Les vieux Johnny Hallyday !
Quand j'étais petit, mes parents avaient une maison de campagne. C'était à la mode dans les années soixante-dix. Le vendredi soir, on venait nous chercher à l'école, mon frère et moi, et hop, nous avions le droit aux embouteillages de l’autoroute A6.
C'était parti pour au minimum une heure et demie de voiture avant d'arriver dans la région de Courtenay. (Mes lecteurs du Gâtinais apprécieront que je connaisse leur région ) Avec le recul et la nostalgie qui teinte tout de rose, je dois dire que ce furent de très bons moments que j'adorerais revivre même si à l’époque je pestais de laisser mes copains pour aller m’ennuyer à la campagne.
Et puis, j'avais évidemment le complexe du francilien qui pense que dès qu'on dépasse Fontainebleau au sud, on entre en terre inconnue. Pour moi, es gens du Gâtinais étaient des pécores, gentils certes mais des pécores tout de même.

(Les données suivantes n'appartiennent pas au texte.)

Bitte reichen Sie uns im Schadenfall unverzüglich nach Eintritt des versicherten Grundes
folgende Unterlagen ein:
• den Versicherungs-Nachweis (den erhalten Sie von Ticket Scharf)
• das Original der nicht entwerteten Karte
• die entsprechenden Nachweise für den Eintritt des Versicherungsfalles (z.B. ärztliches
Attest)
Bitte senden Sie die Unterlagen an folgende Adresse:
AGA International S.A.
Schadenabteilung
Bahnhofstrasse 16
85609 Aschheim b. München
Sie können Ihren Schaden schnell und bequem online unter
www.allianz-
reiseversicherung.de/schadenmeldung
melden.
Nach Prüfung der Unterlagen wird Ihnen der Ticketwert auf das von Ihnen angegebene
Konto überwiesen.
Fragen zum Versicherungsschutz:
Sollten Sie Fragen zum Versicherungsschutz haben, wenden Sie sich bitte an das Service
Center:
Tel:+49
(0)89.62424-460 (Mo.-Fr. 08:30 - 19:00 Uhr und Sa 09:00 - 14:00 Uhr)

Bref; j’étais un petit con de parisien de son époque, mais un petit con observateur qui se posait toujours des tas de questions. Et si ma passion de la lecture me permettait de trouver certaines répondes ; toutes ne s'y trouvaient pas. Parfois il faut juste vieillir pour comprendre ou connaitre : je crois qu'on appelle cela l'expérience.
C'est ainsi qu'à l'époque, je voyais passer ce que j'appelais dans ma tête "de vieux Johnny Halliday", c'est à dre des gars du cru qui se donnaient plus ou moins de mal pour ressembler à leur idole Johnny ou du moins pu avoir l'air rock'n'roll. Le minimum était de porter la banane et la nuque longue et des santiags. Les plus riches rajoutaient un perfecto avec des chaines.
Moi, je trouvais ça rigolo parce que si Johnny Halliday continuait à faire des disques, il avait un peu évolué. Or ce que je voyais semblait sortir de l’accouplement contre nature du célèbre chanteur de rock et d'un chauffeur routier. Ca sortait directement d'un musée des antiquités des années soixante et à l'époque, moi le très jeune, je trouvais cet accoutrement ridicule.
Je ne comprenais pas qu'on puisse comme cela, stagner et cesser d’évoluer pour ne pas vivre à son époque au risque d'apparaitre comme une caricature anachronique d'une époque disparue tout juste bonne à susciter les quolibets de la génération montante.
Mais les "vieux Johnny Halliday" semblaient s'en foutre et être heureux. Ils allaient boire leur coup et acheter leurs cigarettes au tabac de la place Armand Chesneau et là, tout le monde semblait les trouver normaux. Les gars avaient juste arrêté de s'adapter pour vivre comme ils l'entendaient avec leurs souvenirs.
Et puis comme l'écrivait Marcel Gotlib, maintenant que le lourd soc de la charrue de la vie a buriné mon visage, j'ai vieilli et j'ai compris. J'ai évidemment compris que l'adaptation incessante confinait encore plus au ridicule que d'accepter son âge en se disant qu'on a vécu des choses à l'époque et que c'était bien, que ça ne reviendra pas, que c'est comme ça et qu'il faut laisser la place aux jeunes.
Qu'il faut cesser de s'informer, de jouer au jeune sous peine de devenir un vieux jeune voire un vieux beau un peu ridicule, u de ces quinquagénaires qui se trimballe en jean slim avec un t-shirt ajusté qui dissimule mal la petite bedaine qui pointe malgré les efforts sportifs et la discipline alimentaires.
J'ai eu mon heure, ma jeunesse, bien que je me dise être né vieux, je me suis amusé, j'ai connu des modes successives que j'ai plus ou moins suivies, des chanteurs et des groupes et c'était bien. Je n'ai plus envie de m'adapter.
Je ne me sens pas vieux parce que mon cerveau fonctionne bien et que pour moi c'est l'important. Je connais tout ce qui se fait soit par les médias traditionnels soit par ce que m'en disent mes plus jeunes patients et cela me suffit.
Je suis devenu sans m'en rendre compte moi aussi un vieux Johnny Halliday qui traine avec se souvenirs, persuadé que c'était mieux avant.